▶ _Document passage_
<<<<

In the dispensation of Dīpankara Buddha, although Sumedha Thapasa had the necessary attributes to become an arahant, he resolutely willed and worked towards attaining Buddhahood, in order to help you and me cross this sea of life. After myriads of years, he was born for the last time on a day such as this, under a sal tree at Lumbini, as Prince Siddhartha, with the potential to accomplish his life’s purpose. Though trained and tutored in the arts, sciences and political skills to be a successor to a throne, the more he came into contact with the outside world, the more overpowering was the impact on him of its grief, sorrow and lamentation. Choosing to master himself rather than rule over others, he went into homelessness to discover the origin of suffering, its causes, its cessation and the path leading to its cessation.
For seven long years he vigorously practised the known systems which were limited in their scope. He then followed a ”middle path” and using mindfulness of breathing as a starting point, took off on an exploration which resulted in breaking the barrier of delusion. In the pages of recorded history, no man had battled so courageously and indefatigably for so long to rout the forces of greed, hate and ignorance. It was on such a day as this, under the shade of the Bo-tree in Buddha Gaya, that a man triumphed over old age, decay and death to become a Buddha—a fully Awakened One.
He then expounded the sublime Dhamma, every word of which has the flavour of emancipation. Irrespective of class, creed or status in life, those who had the intelligence to investigate, to see things as they really are, embraced the Dhamma and according to their degree of effort and understanding, attained arahanthood, became ”stream-winners,” or at least walked in paths of righteousness. The Order of the Ariya Sangha was founded to help those determined to strive for the goal, to attend to the spiritual needs of the people, and to protect and preserve the Teachings in their pristine purity. During his ministry of 45 years, the beacon-light of the Dhamma spread to all parts of the known world, illuminating and elevating people to noble heights through its principles of loving-kindness, compassion, sympathetic joy and equanimity. He passed away into the unconditioned on a day like this under a sal tree at Kusinara in perfect control over his faculties, exhorting his followers to rely upon themselves alone, to work out their salvation with diligence.

>>>>

▶ _The data_
<<<<

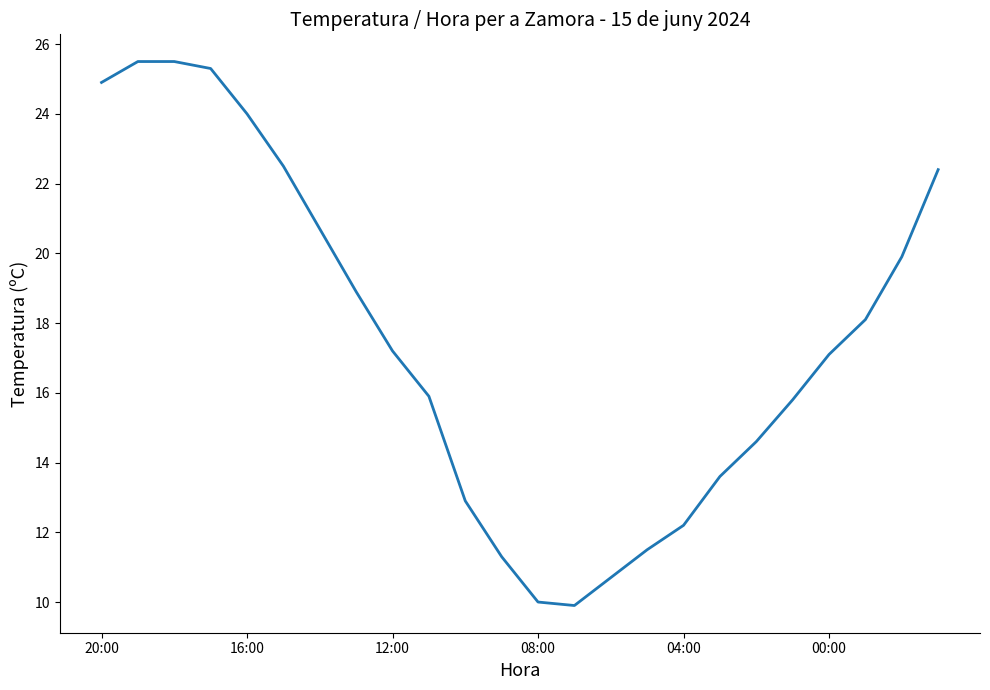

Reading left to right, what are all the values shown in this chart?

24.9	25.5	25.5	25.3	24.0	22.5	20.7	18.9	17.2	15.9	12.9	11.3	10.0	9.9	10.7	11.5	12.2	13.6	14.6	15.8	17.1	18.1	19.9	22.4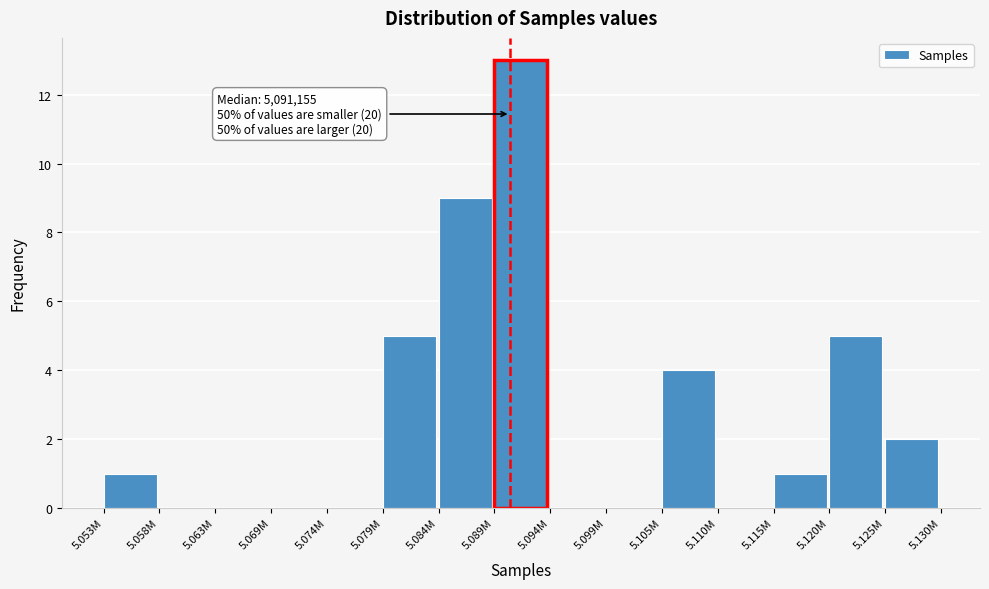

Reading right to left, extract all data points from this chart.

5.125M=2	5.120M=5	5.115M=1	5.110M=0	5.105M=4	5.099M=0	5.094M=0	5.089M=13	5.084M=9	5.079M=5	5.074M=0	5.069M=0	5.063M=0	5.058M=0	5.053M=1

>>>>

▶ _Exercise objective_
In the passage on the Buddha's life, where did he become a fully Awakened One?

▶ _Response below_
Under the shade of the Bo-tree in Buddha Gaya.